YouTube has launched 'Dream Track' that will allow users to create a track with the voice of famous artists via generative AI!
— WP Social Ninja (@WPSocialNinja) November 23, 2023
But only snippets of the approved artists' style can be created. YouTube hopes that this feature will help to avoid the misuse of deepfake. pic.twitter.com/uGTpYeGTaK
La nouvelle arme quasi nucléaire de YouTube, au sens où elle défie l'éthique ? Dream Track. Un outil basé sur l'IA, actuellement en test auprès de 100 utilisateurs, et qui permet aux heureux élus d'imiter des artistes comme Demi Lovato, John Legend, Charli XCX ou encore Sia. En résumé, et comme des deepfakes audio, la plateforme avoue être déjà en capacité d'autoriser la "photocopie" de voix connues du grand public, et pilotables par les utilisateurs grâce à des prompts (des commandes tapées à partir de mots-clés pour définir l'humeur du titre et la thématique). Pour l'heure, Dream Track est cantonné aux Shorts, soit des chansons très courtes. Mais demain, si l'option est lancée à grande échelle, serait-il possible que la plateforme soit envahie par des milliers (millions ?) de chansons clones "composées" par les fans ?

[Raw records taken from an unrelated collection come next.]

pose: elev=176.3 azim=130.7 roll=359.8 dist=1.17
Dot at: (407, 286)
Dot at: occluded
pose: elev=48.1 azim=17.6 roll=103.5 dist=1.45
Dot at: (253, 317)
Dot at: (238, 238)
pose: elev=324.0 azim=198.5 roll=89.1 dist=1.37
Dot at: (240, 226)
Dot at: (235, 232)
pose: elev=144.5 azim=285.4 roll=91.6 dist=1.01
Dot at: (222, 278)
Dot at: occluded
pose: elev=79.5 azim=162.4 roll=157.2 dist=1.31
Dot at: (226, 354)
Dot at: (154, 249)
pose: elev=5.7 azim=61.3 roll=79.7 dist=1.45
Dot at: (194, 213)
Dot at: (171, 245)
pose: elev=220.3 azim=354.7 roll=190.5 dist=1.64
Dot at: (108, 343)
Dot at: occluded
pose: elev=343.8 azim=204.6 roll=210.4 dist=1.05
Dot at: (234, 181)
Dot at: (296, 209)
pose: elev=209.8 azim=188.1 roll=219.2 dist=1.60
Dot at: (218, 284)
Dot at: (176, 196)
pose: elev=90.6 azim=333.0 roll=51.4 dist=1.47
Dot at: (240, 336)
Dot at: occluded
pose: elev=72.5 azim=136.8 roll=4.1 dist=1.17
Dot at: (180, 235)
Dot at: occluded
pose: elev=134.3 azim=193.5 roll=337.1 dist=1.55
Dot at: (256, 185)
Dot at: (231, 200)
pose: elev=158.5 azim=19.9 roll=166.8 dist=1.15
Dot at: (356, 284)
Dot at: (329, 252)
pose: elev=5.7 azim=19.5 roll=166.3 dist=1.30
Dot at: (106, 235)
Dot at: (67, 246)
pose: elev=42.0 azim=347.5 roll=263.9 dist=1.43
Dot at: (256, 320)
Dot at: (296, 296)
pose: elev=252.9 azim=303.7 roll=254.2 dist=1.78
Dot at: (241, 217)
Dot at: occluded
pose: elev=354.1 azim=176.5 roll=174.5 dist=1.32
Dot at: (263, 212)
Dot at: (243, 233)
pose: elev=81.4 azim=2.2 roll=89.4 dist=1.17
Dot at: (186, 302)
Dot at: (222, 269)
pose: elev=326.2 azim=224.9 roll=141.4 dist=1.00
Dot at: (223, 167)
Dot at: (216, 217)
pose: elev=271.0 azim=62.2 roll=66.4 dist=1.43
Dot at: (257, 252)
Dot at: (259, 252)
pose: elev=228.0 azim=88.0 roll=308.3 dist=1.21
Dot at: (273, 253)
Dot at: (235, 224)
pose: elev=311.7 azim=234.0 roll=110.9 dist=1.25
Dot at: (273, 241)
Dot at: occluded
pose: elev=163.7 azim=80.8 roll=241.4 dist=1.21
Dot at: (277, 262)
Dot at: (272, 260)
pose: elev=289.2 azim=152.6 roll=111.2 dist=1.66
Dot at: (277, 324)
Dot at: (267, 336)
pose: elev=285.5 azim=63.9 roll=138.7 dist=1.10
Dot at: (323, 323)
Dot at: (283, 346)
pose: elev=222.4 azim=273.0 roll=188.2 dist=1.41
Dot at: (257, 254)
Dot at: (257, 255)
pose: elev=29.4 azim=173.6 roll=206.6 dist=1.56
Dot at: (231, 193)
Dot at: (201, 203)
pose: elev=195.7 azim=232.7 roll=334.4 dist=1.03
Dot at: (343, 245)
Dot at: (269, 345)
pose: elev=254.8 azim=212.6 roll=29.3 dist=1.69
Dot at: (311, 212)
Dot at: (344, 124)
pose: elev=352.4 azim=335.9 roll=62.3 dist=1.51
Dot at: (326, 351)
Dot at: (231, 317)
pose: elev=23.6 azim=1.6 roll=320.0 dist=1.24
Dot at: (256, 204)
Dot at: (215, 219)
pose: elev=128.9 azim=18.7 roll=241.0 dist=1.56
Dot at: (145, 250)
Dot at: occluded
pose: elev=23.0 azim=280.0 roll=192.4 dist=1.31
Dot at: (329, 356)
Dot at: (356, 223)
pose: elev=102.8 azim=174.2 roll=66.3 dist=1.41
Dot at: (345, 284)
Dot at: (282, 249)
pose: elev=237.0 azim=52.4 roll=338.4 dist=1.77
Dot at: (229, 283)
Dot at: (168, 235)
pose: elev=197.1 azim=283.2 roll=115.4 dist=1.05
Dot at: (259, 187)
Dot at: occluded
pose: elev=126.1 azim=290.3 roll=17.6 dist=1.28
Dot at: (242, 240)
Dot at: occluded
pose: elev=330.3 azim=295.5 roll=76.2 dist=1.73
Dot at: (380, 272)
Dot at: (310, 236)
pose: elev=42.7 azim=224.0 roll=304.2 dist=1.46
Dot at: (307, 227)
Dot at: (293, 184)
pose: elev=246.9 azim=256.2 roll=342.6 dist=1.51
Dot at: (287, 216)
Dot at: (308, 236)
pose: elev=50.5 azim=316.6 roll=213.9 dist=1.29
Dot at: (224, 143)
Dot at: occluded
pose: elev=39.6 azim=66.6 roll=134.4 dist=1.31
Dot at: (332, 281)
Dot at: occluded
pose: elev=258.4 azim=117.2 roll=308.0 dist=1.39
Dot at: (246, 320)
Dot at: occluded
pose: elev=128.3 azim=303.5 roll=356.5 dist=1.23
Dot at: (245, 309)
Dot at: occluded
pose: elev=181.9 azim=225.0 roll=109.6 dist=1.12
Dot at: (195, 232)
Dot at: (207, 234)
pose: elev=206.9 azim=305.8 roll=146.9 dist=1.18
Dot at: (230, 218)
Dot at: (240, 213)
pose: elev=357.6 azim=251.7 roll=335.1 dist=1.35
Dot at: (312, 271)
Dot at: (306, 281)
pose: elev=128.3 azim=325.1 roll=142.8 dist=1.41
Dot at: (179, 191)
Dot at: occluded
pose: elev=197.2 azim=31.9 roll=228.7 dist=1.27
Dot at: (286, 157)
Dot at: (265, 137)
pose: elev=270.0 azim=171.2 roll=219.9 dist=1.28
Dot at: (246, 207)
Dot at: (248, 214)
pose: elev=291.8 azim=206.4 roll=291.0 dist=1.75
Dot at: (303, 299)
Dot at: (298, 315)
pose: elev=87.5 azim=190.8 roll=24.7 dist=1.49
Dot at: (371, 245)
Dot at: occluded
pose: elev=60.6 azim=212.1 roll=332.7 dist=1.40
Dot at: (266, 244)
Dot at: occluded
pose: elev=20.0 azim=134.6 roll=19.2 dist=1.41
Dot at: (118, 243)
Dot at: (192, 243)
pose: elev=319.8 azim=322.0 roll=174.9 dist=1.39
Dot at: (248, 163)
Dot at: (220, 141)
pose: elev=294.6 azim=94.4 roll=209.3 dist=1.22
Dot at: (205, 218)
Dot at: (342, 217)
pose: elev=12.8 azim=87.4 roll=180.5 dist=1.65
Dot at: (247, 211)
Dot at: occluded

Autre paradoxe de l'histoire : alors même que YouTube annonce le lancement de Dream Track, la plateforme prévient qu'elle autorisera les labels à supprimer les contenus qui imiteraient illégalement la voix d'un.e artiste. Manière de se protéger juridiquement face aux utilisations pirates qui déjà tournent en boucle sur YouTube (on pense aux fake tracks d'Angèle ou Drake, par exemple), mais aussi de faire le tri entre les pistes autorisées par les artistes ayant donné leur accord pour faire don de leur voix, et les autres. L'ultime étrangeté de cette innovation, c'est que YouTube, pour compléter le tableau, annonce dans le même temps que les spectateurs commenceront très prochainement à être prévenus lorsqu'ils regardent une vidéo réalisée grâce à l'intelligence artificielle. L'équivalent du “Parental Advisory : Explicit Content” des années 90 placardé sur des albums de rap, en somme.
Alors, la guerre des clones est-elle officiellement déclarée ? La réponse est évidemment oui. Pour autant, pas certain qu'elle soit gagnée d'avance : 74% des personnes sondées croient pour l'instant que l'intelligence artificielle ne devrait pas servir à cloner la voix de nos artistes préférés, selon un sondage. Et les récents débuts sur YouTube d'Anna Indiana, une chanteuse 100% IA (musique, paroles et visuel), sont rapidement devenus la risée d'internet avec certes 24 millions de vues, mais ausi le titre de "pire chanson de tous les temps" décerné par les internautes. Et ça, c'est tout sauf un détail artificiel.